** START OF THE RECORDS **

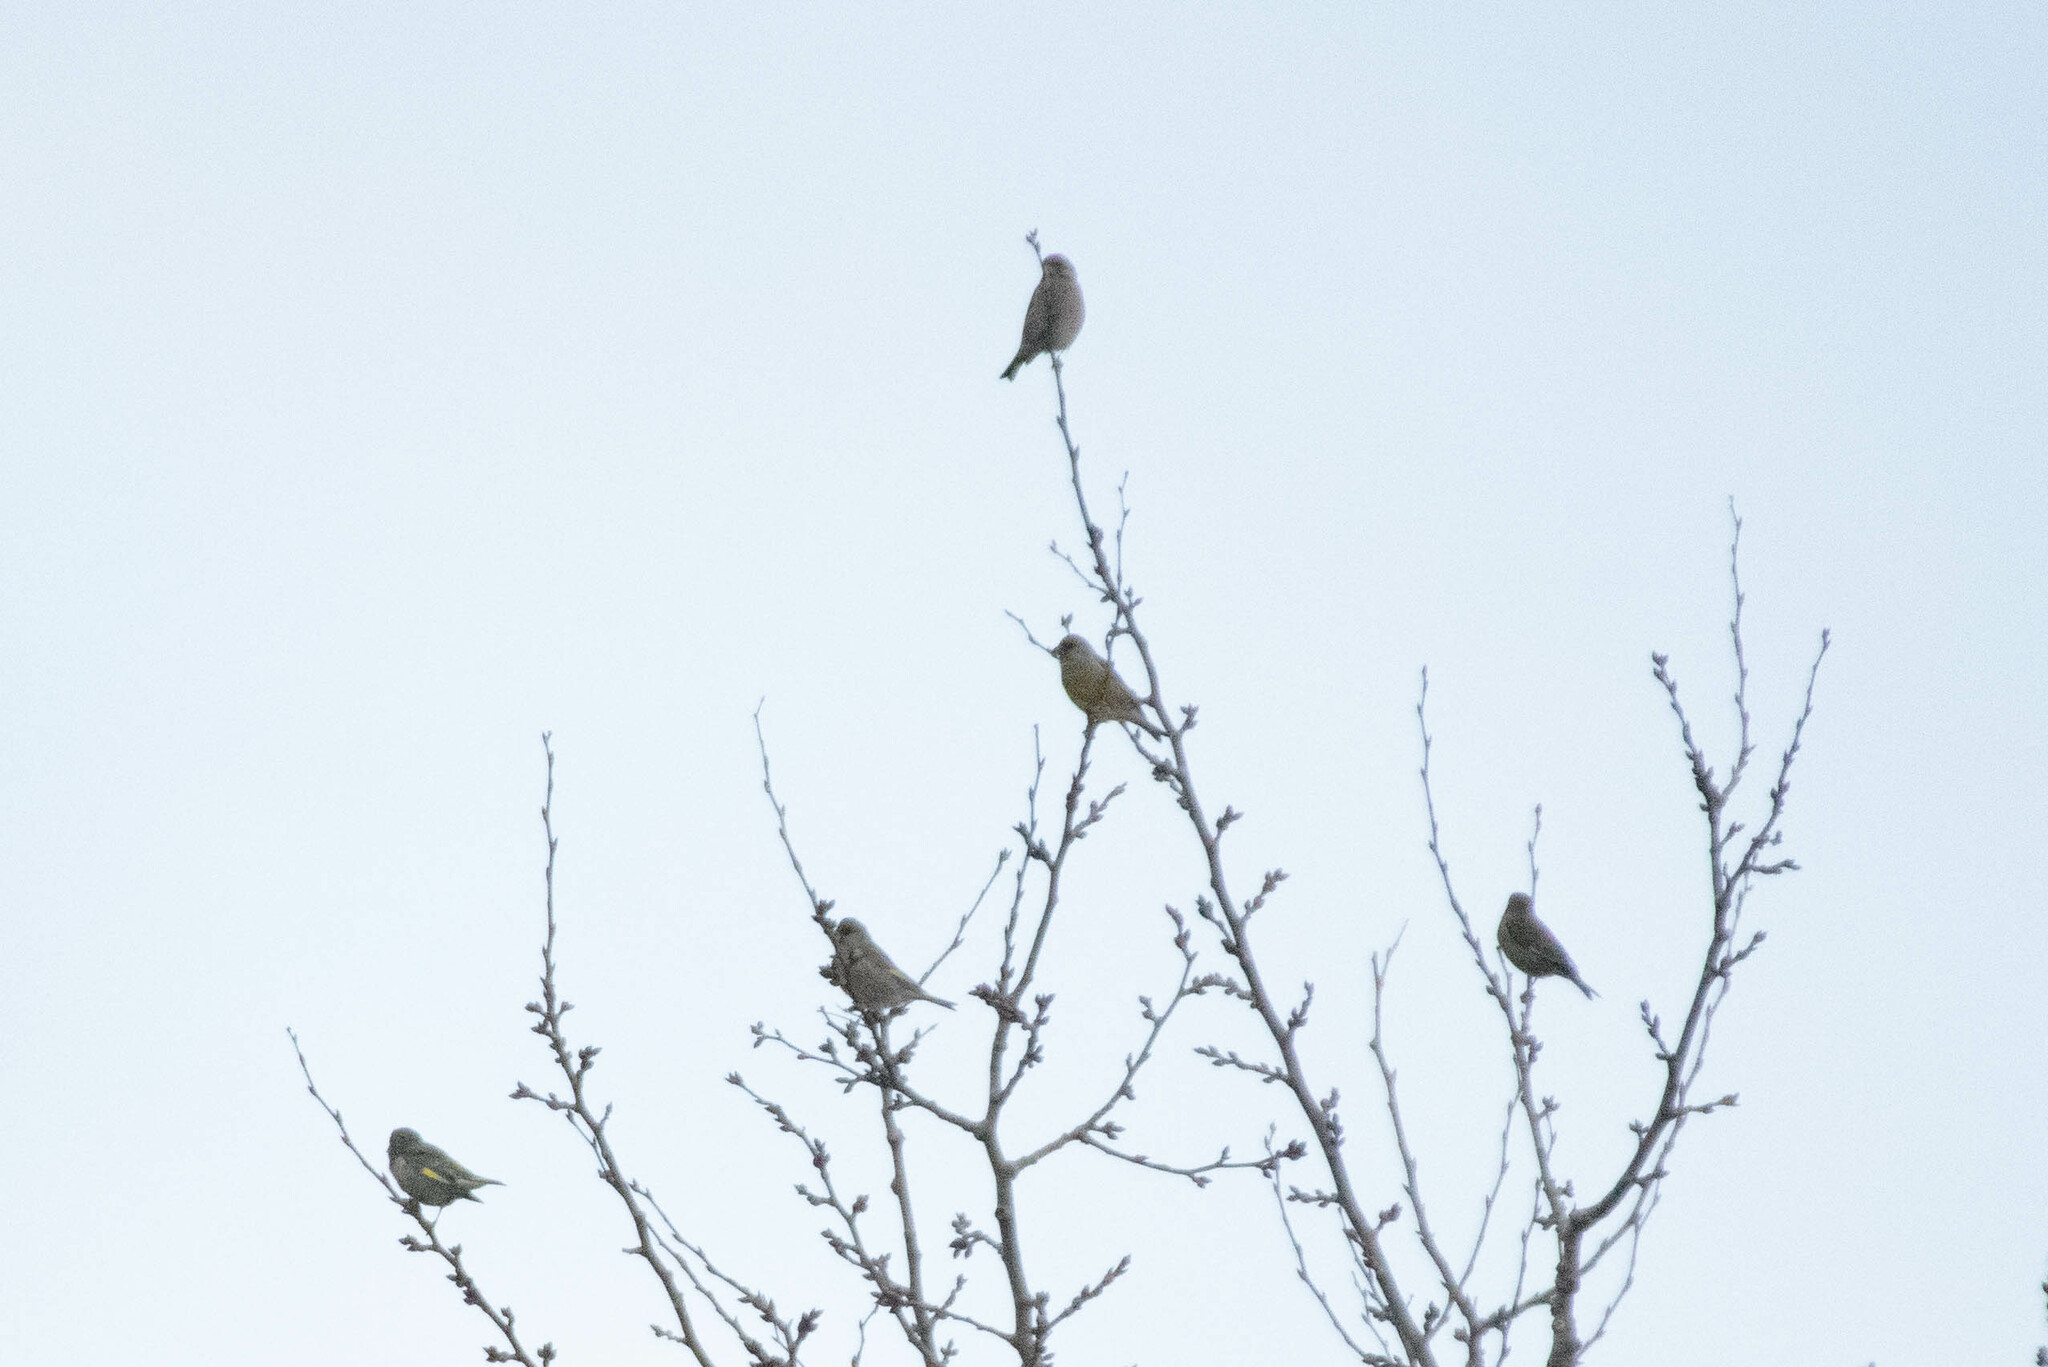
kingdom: Plantae
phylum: Tracheophyta
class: Liliopsida
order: Poales
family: Poaceae
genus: Chloris
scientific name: Chloris chloris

** END OF THE RECORDS **

DO THIS: Can you copy every text line from each row above word for word, leaving out the pictures?

REPLY TO THE TASK:
kingdom: Plantae
phylum: Tracheophyta
class: Liliopsida
order: Poales
family: Poaceae
genus: Chloris
scientific name: Chloris chloris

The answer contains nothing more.